* **Aim**: Reproduce all of the material below word for word.

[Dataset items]
━━━━━━━━

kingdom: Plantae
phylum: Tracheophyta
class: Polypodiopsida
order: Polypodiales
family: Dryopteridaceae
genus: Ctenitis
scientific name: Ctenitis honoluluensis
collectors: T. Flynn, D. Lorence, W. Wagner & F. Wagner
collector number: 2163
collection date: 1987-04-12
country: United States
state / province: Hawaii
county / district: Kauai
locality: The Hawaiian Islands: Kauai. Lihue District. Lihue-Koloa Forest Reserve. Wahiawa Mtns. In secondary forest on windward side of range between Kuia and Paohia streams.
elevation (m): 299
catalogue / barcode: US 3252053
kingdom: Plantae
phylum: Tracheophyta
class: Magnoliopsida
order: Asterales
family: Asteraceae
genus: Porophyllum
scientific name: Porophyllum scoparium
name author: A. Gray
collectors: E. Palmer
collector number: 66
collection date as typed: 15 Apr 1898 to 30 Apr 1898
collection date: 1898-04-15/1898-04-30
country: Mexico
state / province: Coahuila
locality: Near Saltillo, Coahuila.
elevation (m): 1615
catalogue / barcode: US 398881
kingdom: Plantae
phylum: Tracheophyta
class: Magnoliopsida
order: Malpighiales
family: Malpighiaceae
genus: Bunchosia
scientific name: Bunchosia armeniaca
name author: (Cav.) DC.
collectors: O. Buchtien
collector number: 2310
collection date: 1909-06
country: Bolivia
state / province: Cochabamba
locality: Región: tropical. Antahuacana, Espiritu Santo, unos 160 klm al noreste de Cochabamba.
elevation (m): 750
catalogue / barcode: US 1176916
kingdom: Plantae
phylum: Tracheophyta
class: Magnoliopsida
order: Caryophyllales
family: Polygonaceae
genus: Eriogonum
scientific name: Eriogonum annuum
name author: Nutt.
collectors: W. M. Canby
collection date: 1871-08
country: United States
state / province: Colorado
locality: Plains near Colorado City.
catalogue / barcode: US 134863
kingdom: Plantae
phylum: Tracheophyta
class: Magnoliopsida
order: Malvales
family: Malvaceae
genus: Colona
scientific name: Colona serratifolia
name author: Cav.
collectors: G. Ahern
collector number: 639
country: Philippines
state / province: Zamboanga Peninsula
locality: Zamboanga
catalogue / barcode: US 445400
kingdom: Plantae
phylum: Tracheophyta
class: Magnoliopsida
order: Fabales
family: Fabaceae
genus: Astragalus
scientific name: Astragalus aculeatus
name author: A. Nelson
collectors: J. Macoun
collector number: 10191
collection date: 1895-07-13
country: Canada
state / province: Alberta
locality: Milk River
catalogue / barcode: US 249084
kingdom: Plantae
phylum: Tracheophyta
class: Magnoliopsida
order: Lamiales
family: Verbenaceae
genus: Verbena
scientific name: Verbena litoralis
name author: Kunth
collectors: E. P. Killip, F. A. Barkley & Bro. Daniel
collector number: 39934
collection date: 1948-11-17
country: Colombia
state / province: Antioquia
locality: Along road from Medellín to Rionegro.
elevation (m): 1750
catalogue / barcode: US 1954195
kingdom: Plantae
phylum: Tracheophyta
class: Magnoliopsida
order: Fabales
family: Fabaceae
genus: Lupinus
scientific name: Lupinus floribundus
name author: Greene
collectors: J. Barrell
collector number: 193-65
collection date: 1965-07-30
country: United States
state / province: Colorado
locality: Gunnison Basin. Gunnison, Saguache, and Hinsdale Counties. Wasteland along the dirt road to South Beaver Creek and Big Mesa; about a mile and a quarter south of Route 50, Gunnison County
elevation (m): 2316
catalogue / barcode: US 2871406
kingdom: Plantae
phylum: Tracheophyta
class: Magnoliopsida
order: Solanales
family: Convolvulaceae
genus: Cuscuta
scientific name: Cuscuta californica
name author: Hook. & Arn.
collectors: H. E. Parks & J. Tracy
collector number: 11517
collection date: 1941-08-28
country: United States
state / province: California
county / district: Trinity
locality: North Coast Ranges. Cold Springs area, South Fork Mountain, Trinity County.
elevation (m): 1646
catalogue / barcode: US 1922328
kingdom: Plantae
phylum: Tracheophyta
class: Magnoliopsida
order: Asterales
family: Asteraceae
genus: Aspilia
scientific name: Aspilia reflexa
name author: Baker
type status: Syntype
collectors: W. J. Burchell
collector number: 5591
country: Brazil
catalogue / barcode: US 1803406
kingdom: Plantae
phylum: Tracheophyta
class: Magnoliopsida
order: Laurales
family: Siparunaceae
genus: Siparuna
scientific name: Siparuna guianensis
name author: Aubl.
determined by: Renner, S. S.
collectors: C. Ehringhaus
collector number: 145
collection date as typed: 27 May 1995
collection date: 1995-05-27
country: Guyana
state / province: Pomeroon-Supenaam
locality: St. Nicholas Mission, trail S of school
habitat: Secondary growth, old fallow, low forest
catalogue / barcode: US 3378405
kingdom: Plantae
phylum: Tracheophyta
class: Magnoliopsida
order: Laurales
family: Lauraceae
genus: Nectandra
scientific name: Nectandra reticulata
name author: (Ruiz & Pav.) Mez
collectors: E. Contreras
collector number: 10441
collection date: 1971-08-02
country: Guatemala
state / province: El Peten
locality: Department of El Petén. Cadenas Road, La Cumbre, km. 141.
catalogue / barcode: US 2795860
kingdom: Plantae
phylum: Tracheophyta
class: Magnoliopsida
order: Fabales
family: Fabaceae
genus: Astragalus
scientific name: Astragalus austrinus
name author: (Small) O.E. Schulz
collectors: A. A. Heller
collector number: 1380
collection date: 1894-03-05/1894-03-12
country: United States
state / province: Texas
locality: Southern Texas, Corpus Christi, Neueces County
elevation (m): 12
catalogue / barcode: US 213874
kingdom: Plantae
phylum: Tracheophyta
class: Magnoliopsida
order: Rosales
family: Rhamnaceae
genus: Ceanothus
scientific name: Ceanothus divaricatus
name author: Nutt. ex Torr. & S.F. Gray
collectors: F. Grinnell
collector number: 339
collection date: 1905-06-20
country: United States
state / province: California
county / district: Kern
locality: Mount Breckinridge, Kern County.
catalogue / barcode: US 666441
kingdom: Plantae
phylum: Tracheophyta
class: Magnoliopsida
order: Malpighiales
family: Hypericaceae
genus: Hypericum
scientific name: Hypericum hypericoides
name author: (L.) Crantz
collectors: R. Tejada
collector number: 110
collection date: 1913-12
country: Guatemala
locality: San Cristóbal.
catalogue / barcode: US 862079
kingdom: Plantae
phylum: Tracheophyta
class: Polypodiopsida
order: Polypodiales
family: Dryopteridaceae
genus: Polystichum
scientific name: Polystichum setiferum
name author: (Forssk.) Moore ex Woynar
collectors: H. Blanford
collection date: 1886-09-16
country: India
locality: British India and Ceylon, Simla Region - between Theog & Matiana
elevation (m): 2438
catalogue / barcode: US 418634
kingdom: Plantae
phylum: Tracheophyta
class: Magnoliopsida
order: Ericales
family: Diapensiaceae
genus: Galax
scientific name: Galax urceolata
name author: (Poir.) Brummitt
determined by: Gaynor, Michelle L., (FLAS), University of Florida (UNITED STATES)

━━━━━━━━

* **Exercise result**:
kingdom: Plantae
phylum: Tracheophyta
class: Polypodiopsida
order: Polypodiales
family: Dryopteridaceae
genus: Ctenitis
scientific name: Ctenitis honoluluensis
collectors: T. Flynn, D. Lorence, W. Wagner & F. Wagner
collector number: 2163
collection date: 1987-04-12
country: United States
state / province: Hawaii
county / district: Kauai
locality: The Hawaiian Islands: Kauai. Lihue District. Lihue-Koloa Forest Reserve. Wahiawa Mtns. In secondary forest on windward side of range between Kuia and Paohia streams.
elevation (m): 299
catalogue / barcode: US 3252053
kingdom: Plantae
phylum: Tracheophyta
class: Magnoliopsida
order: Asterales
family: Asteraceae
genus: Porophyllum
scientific name: Porophyllum scoparium
name author: A. Gray
collectors: E. Palmer
collector number: 66
collection date as typed: 15 Apr 1898 to 30 Apr 1898
collection date: 1898-04-15/1898-04-30
country: Mexico
state / province: Coahuila
locality: Near Saltillo, Coahuila.
elevation (m): 1615
catalogue / barcode: US 398881
kingdom: Plantae
phylum: Tracheophyta
class: Magnoliopsida
order: Malpighiales
family: Malpighiaceae
genus: Bunchosia
scientific name: Bunchosia armeniaca
name author: (Cav.) DC.
collectors: O. Buchtien
collector number: 2310
collection date: 1909-06
country: Bolivia
state / province: Cochabamba
locality: Región: tropical. Antahuacana, Espiritu Santo, unos 160 klm al noreste de Cochabamba.
elevation (m): 750
catalogue / barcode: US 1176916
kingdom: Plantae
phylum: Tracheophyta
class: Magnoliopsida
order: Caryophyllales
family: Polygonaceae
genus: Eriogonum
scientific name: Eriogonum annuum
name author: Nutt.
collectors: W. M. Canby
collection date: 1871-08
country: United States
state / province: Colorado
locality: Plains near Colorado City.
catalogue / barcode: US 134863
kingdom: Plantae
phylum: Tracheophyta
class: Magnoliopsida
order: Malvales
family: Malvaceae
genus: Colona
scientific name: Colona serratifolia
name author: Cav.
collectors: G. Ahern
collector number: 639
country: Philippines
state / province: Zamboanga Peninsula
locality: Zamboanga
catalogue / barcode: US 445400
kingdom: Plantae
phylum: Tracheophyta
class: Magnoliopsida
order: Fabales
family: Fabaceae
genus: Astragalus
scientific name: Astragalus aculeatus
name author: A. Nelson
collectors: J. Macoun
collector number: 10191
collection date: 1895-07-13
country: Canada
state / province: Alberta
locality: Milk River
catalogue / barcode: US 249084
kingdom: Plantae
phylum: Tracheophyta
class: Magnoliopsida
order: Lamiales
family: Verbenaceae
genus: Verbena
scientific name: Verbena litoralis
name author: Kunth
collectors: E. P. Killip, F. A. Barkley & Bro. Daniel
collector number: 39934
collection date: 1948-11-17
country: Colombia
state / province: Antioquia
locality: Along road from Medellín to Rionegro.
elevation (m): 1750
catalogue / barcode: US 1954195
kingdom: Plantae
phylum: Tracheophyta
class: Magnoliopsida
order: Fabales
family: Fabaceae
genus: Lupinus
scientific name: Lupinus floribundus
name author: Greene
collectors: J. Barrell
collector number: 193-65
collection date: 1965-07-30
country: United States
state / province: Colorado
locality: Gunnison Basin. Gunnison, Saguache, and Hinsdale Counties. Wasteland along the dirt road to South Beaver Creek and Big Mesa; about a mile and a quarter south of Route 50, Gunnison County
elevation (m): 2316
catalogue / barcode: US 2871406
kingdom: Plantae
phylum: Tracheophyta
class: Magnoliopsida
order: Solanales
family: Convolvulaceae
genus: Cuscuta
scientific name: Cuscuta californica
name author: Hook. & Arn.
collectors: H. E. Parks & J. Tracy
collector number: 11517
collection date: 1941-08-28
country: United States
state / province: California
county / district: Trinity
locality: North Coast Ranges. Cold Springs area, South Fork Mountain, Trinity County.
elevation (m): 1646
catalogue / barcode: US 1922328
kingdom: Plantae
phylum: Tracheophyta
class: Magnoliopsida
order: Asterales
family: Asteraceae
genus: Aspilia
scientific name: Aspilia reflexa
name author: Baker
type status: Syntype
collectors: W. J. Burchell
collector number: 5591
country: Brazil
catalogue / barcode: US 1803406
kingdom: Plantae
phylum: Tracheophyta
class: Magnoliopsida
order: Laurales
family: Siparunaceae
genus: Siparuna
scientific name: Siparuna guianensis
name author: Aubl.
determined by: Renner, S. S.
collectors: C. Ehringhaus
collector number: 145
collection date as typed: 27 May 1995
collection date: 1995-05-27
country: Guyana
state / province: Pomeroon-Supenaam
locality: St. Nicholas Mission, trail S of school
habitat: Secondary growth, old fallow, low forest
catalogue / barcode: US 3378405
kingdom: Plantae
phylum: Tracheophyta
class: Magnoliopsida
order: Laurales
family: Lauraceae
genus: Nectandra
scientific name: Nectandra reticulata
name author: (Ruiz & Pav.) Mez
collectors: E. Contreras
collector number: 10441
collection date: 1971-08-02
country: Guatemala
state / province: El Peten
locality: Department of El Petén. Cadenas Road, La Cumbre, km. 141.
catalogue / barcode: US 2795860
kingdom: Plantae
phylum: Tracheophyta
class: Magnoliopsida
order: Fabales
family: Fabaceae
genus: Astragalus
scientific name: Astragalus austrinus
name author: (Small) O.E. Schulz
collectors: A. A. Heller
collector number: 1380
collection date: 1894-03-05/1894-03-12
country: United States
state / province: Texas
locality: Southern Texas, Corpus Christi, Neueces County
elevation (m): 12
catalogue / barcode: US 213874
kingdom: Plantae
phylum: Tracheophyta
class: Magnoliopsida
order: Rosales
family: Rhamnaceae
genus: Ceanothus
scientific name: Ceanothus divaricatus
name author: Nutt. ex Torr. & S.F. Gray
collectors: F. Grinnell
collector number: 339
collection date: 1905-06-20
country: United States
state / province: California
county / district: Kern
locality: Mount Breckinridge, Kern County.
catalogue / barcode: US 666441
kingdom: Plantae
phylum: Tracheophyta
class: Magnoliopsida
order: Malpighiales
family: Hypericaceae
genus: Hypericum
scientific name: Hypericum hypericoides
name author: (L.) Crantz
collectors: R. Tejada
collector number: 110
collection date: 1913-12
country: Guatemala
locality: San Cristóbal.
catalogue / barcode: US 862079
kingdom: Plantae
phylum: Tracheophyta
class: Polypodiopsida
order: Polypodiales
family: Dryopteridaceae
genus: Polystichum
scientific name: Polystichum setiferum
name author: (Forssk.) Moore ex Woynar
collectors: H. Blanford
collection date: 1886-09-16
country: India
locality: British India and Ceylon, Simla Region - between Theog & Matiana
elevation (m): 2438
catalogue / barcode: US 418634
kingdom: Plantae
phylum: Tracheophyta
class: Magnoliopsida
order: Ericales
family: Diapensiaceae
genus: Galax
scientific name: Galax urceolata
name author: (Poir.) Brummitt
determined by: Gaynor, Michelle L., (FLAS), University of Florida (UNITED STATES)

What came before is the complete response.